I was also surprised by the mix of county authorities’ amateurism and professionalism. Of course I’m looking back from a 21st-century perspective, so I’m probably not being entirely fair. 

On one hand, the coroner had the presence of mind to order autopsies, which was how investigators found out that the Youngs had been shot with two different weapons. Their murderers may have hoped for a ruling of murder-suicide, and the discovery that Jacob died from a shotgun wound and Nancy from a pistol shot made that verdict unlikely.

On the other hand, police measured the woman’s footprints discovered at the crime scene with a green pawpaw stick—not the most reliable of instruments. Two codefendants—William J. Abrams and Silas Hartman—were allowed to share a jail cell. Future U.S. president Benjamin Harrison prosecuted a woman who was almost his next-door neighbor. He lived just a block away.

And I can’t resist mentioning that two important characters in the story were named Pet. One Pet was Clem’s niece, a 15-year-old girl.  The other was a horse.

Q: What are you working on now?

A: I’m working on two projects that I hope eventually will turn into books. One is an account of the infamous Donner Party that tries to put Native Peoples and Californios into the story.

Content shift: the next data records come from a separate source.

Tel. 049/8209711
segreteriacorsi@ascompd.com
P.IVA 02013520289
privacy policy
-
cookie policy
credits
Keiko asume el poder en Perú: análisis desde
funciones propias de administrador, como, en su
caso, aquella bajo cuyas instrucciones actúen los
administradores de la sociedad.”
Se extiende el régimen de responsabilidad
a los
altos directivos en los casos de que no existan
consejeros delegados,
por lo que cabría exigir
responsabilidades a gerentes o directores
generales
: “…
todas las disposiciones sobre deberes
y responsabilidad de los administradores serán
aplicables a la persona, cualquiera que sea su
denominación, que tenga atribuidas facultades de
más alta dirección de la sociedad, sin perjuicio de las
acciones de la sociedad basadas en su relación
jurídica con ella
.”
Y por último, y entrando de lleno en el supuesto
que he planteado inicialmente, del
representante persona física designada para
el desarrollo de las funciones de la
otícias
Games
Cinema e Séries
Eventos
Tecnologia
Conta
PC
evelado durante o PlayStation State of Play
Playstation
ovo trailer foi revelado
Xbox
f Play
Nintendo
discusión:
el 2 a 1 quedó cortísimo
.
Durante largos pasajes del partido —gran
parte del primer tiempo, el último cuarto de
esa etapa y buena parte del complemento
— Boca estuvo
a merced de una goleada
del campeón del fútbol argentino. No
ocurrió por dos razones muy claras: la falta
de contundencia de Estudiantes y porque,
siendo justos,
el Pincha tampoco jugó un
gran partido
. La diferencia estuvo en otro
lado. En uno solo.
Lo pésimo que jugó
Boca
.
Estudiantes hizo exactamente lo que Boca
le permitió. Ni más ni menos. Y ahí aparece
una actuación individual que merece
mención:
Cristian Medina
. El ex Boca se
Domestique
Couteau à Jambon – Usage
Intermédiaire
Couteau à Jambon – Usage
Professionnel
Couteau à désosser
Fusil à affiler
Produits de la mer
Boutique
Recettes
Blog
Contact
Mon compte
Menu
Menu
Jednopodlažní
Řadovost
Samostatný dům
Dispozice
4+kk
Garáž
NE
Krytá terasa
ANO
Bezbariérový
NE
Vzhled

The other is a study of 1970s and 1980s American homes. I’m interested in architecture and furnishings (I’m hoping that Avocado appliances will make prominent appearances), changes in gender roles and family life, and new technologies. Lately I’ve been reading a lot about early microwave ovens.

Q: Anything else we should know?

A: I’d just like to thank you for your excellent questions and for your interest in The Notorious Mrs. Clem. This has been fun.